-- PROBLEM REQUIREMENTS --
An exact copy of the data below is required; return it in full.

-- SUPPLIED RECORDS --
++++

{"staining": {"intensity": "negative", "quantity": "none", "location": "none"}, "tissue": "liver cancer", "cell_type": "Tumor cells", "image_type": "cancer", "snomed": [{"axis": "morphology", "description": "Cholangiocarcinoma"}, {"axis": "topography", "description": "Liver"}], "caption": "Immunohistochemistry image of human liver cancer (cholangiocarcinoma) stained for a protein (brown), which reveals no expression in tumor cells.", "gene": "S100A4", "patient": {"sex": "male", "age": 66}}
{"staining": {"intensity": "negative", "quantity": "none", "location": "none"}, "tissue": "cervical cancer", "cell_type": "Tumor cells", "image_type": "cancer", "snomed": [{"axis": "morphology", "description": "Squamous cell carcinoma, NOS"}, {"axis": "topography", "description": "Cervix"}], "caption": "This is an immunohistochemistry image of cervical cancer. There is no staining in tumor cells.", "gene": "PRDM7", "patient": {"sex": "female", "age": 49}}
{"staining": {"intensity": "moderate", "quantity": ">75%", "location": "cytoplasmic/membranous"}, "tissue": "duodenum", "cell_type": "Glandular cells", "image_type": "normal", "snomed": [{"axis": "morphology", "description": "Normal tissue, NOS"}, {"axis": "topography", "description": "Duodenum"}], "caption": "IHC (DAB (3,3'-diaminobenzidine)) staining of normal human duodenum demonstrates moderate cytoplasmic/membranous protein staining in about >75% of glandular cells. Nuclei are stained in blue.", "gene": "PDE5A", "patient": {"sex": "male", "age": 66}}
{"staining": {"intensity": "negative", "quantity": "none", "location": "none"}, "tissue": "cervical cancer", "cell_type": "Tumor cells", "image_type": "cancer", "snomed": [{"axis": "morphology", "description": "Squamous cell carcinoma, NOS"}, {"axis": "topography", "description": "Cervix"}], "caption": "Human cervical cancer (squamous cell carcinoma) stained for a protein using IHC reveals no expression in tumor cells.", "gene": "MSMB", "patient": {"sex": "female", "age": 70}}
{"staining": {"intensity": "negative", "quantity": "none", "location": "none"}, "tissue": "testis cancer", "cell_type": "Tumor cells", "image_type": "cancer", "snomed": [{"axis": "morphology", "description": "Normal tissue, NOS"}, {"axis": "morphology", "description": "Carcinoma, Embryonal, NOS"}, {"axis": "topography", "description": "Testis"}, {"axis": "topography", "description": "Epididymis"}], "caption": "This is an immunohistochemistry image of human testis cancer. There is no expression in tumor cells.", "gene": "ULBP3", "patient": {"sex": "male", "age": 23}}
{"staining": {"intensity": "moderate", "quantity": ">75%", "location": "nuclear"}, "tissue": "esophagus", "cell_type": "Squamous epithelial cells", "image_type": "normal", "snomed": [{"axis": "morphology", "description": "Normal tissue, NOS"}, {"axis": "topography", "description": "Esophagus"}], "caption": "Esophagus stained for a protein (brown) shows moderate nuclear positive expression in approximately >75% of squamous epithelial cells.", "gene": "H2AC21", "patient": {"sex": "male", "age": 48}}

++++

-- TASK SOLUTION --
{"staining": {"intensity": "negative", "quantity": "none", "location": "none"}, "tissue": "liver cancer", "cell_type": "Tumor cells", "image_type": "cancer", "snomed": [{"axis": "morphology", "description": "Cholangiocarcinoma"}, {"axis": "topography", "description": "Liver"}], "caption": "Immunohistochemistry image of human liver cancer (cholangiocarcinoma) stained for a protein (brown), which reveals no expression in tumor cells.", "gene": "S100A4", "patient": {"sex": "male", "age": 66}}
{"staining": {"intensity": "negative", "quantity": "none", "location": "none"}, "tissue": "cervical cancer", "cell_type": "Tumor cells", "image_type": "cancer", "snomed": [{"axis": "morphology", "description": "Squamous cell carcinoma, NOS"}, {"axis": "topography", "description": "Cervix"}], "caption": "This is an immunohistochemistry image of cervical cancer. There is no staining in tumor cells.", "gene": "PRDM7", "patient": {"sex": "female", "age": 49}}
{"staining": {"intensity": "moderate", "quantity": ">75%", "location": "cytoplasmic/membranous"}, "tissue": "duodenum", "cell_type": "Glandular cells", "image_type": "normal", "snomed": [{"axis": "morphology", "description": "Normal tissue, NOS"}, {"axis": "topography", "description": "Duodenum"}], "caption": "IHC (DAB (3,3'-diaminobenzidine)) staining of normal human duodenum demonstrates moderate cytoplasmic/membranous protein staining in about >75% of glandular cells. Nuclei are stained in blue.", "gene": "PDE5A", "patient": {"sex": "male", "age": 66}}
{"staining": {"intensity": "negative", "quantity": "none", "location": "none"}, "tissue": "cervical cancer", "cell_type": "Tumor cells", "image_type": "cancer", "snomed": [{"axis": "morphology", "description": "Squamous cell carcinoma, NOS"}, {"axis": "topography", "description": "Cervix"}], "caption": "Human cervical cancer (squamous cell carcinoma) stained for a protein using IHC reveals no expression in tumor cells.", "gene": "MSMB", "patient": {"sex": "female", "age": 70}}
{"staining": {"intensity": "negative", "quantity": "none", "location": "none"}, "tissue": "testis cancer", "cell_type": "Tumor cells", "image_type": "cancer", "snomed": [{"axis": "morphology", "description": "Normal tissue, NOS"}, {"axis": "morphology", "description": "Carcinoma, Embryonal, NOS"}, {"axis": "topography", "description": "Testis"}, {"axis": "topography", "description": "Epididymis"}], "caption": "This is an immunohistochemistry image of human testis cancer. There is no expression in tumor cells.", "gene": "ULBP3", "patient": {"sex": "male", "age": 23}}
{"staining": {"intensity": "moderate", "quantity": ">75%", "location": "nuclear"}, "tissue": "esophagus", "cell_type": "Squamous epithelial cells", "image_type": "normal", "snomed": [{"axis": "morphology", "description": "Normal tissue, NOS"}, {"axis": "topography", "description": "Esophagus"}], "caption": "Esophagus stained for a protein (brown) shows moderate nuclear positive expression in approximately >75% of squamous epithelial cells.", "gene": "H2AC21", "patient": {"sex": "male", "age": 48}}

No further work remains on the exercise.